Ты, девочка, тихая сердцем и взором,
Ты знала ль в тот вечер, садясь на песок,
Что сонный ребенок,
державший твой темный сосок,
Тот самый Могол, о котором
Во веки веков не забудет земля?
Ты знала ли, Мать, что и я
Восславлю его, – что не надо мне рая,
Христа, Галилеи и лилий ее полевых,
Что я не смиреннее их —
Аттилы, Тимура, Мамая,
Что я их достоин, когда,
Наскучив таиться за ложью,
Рву древнюю хартию божью,
Насилую, режу, и граблю, и жгу города?
Погасла за степью слюда,
Дрожащее солнце в песках потонуло.
Ты скучно в померкшее небо взглянула
И, тихо вздохнувши, опять опустила глаза…
Несметною ратью чернели воза,
В синеющей ночи прохладой и горечью дуло.

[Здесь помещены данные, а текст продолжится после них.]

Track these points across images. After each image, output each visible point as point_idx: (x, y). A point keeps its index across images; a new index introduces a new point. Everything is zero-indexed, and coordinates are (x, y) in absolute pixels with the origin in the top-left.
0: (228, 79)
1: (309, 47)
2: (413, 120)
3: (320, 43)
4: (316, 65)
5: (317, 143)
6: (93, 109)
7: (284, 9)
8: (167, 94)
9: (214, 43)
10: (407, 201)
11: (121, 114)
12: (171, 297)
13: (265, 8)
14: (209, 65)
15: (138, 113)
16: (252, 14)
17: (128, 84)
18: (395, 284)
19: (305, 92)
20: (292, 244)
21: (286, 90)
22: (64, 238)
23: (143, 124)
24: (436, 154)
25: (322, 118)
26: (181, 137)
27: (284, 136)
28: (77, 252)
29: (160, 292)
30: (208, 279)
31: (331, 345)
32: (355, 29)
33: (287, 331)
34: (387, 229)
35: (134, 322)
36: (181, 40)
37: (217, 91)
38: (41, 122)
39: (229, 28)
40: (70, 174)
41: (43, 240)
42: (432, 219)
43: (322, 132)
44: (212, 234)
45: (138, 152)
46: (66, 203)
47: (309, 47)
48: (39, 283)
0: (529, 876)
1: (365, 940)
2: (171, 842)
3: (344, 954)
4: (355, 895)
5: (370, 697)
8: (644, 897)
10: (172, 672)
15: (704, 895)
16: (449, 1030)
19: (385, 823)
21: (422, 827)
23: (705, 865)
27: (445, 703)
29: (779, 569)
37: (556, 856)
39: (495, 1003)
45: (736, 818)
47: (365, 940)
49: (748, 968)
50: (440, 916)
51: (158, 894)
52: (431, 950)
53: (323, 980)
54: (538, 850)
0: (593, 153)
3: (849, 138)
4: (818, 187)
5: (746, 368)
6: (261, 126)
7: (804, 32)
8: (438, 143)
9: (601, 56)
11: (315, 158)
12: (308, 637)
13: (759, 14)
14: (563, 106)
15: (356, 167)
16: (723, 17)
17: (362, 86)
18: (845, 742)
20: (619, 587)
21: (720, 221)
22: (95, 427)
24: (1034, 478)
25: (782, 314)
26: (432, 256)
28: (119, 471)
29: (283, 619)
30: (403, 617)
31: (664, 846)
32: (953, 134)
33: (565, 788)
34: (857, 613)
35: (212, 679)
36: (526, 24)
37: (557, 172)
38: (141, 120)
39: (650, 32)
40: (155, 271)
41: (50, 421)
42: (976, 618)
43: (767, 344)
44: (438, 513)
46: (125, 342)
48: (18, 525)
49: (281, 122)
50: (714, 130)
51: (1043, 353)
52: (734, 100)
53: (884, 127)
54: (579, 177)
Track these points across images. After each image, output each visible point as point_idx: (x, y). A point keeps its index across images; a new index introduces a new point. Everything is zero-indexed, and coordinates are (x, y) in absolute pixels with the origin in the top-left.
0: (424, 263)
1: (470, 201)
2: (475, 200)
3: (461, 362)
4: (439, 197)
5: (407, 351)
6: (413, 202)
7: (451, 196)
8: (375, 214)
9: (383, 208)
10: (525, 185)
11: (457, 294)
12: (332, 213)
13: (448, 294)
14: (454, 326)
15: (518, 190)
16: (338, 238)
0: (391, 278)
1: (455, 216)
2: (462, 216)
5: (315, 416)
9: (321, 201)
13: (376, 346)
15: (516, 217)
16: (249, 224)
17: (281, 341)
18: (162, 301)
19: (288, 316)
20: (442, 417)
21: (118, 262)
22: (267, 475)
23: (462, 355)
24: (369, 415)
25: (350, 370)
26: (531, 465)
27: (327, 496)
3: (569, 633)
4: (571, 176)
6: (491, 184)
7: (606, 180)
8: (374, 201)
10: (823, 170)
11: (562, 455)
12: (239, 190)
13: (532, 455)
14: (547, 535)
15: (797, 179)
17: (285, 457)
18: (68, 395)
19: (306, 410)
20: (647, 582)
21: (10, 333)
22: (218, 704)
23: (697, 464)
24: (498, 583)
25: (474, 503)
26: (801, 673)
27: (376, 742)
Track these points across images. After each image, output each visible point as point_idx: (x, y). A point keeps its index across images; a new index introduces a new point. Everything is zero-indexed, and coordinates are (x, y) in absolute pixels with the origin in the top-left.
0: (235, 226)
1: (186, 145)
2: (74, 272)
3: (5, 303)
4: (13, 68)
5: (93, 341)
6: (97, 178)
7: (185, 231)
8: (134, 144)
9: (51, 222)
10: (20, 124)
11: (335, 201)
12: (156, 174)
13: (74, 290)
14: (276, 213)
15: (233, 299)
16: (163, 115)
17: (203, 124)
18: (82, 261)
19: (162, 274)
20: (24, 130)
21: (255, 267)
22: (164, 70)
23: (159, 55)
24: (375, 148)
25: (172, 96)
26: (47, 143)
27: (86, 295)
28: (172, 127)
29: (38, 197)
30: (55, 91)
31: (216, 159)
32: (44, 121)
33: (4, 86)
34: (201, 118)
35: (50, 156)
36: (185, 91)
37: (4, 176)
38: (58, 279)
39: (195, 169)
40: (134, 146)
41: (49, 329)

Пастернак, «Рождественская звезда» (поскольку стихотворение длинное, процитирую не целиком):
Стояла зима.
Дул ветер из степи.
И холодно было Младенцу в вертепе
На склоне холма.
Его согревало дыханье вола.
Домашние звери
Стояли в пещере,
Над яслями теплая дымка плыла.
* * *
– Всем вместе нельзя. Подождите у входа.
Средь серой, как пепел, предутренней мглы
Топтались погонщики и овцеводы,
Ругались со всадниками пешеходы,
У выдолбленной водопойной колоды
Ревели верблюды, лягались ослы.
Светало. Рассвет, как пылинки золы,
Последние звезды сметал с небосвода.
И только волхвов из несметного сброда
Впустила Мария в отверстье скалы.
Он спал, весь сияющий, в яслях из дуба,
Как месяца луч в углубленье дупла.
Ему заменяли овчинную шубу
Ослиные губы и ноздри вола.
Стояли в тени, словно в сумраке хлева,
Шептались, едва подбирая слова.
Вдруг кто-то в потемках, немного налево
От яслей рукой отодвинул волхва,
И тот оглянулся: с порога на Деву,
Как гостья, смотрела звезда Рождества.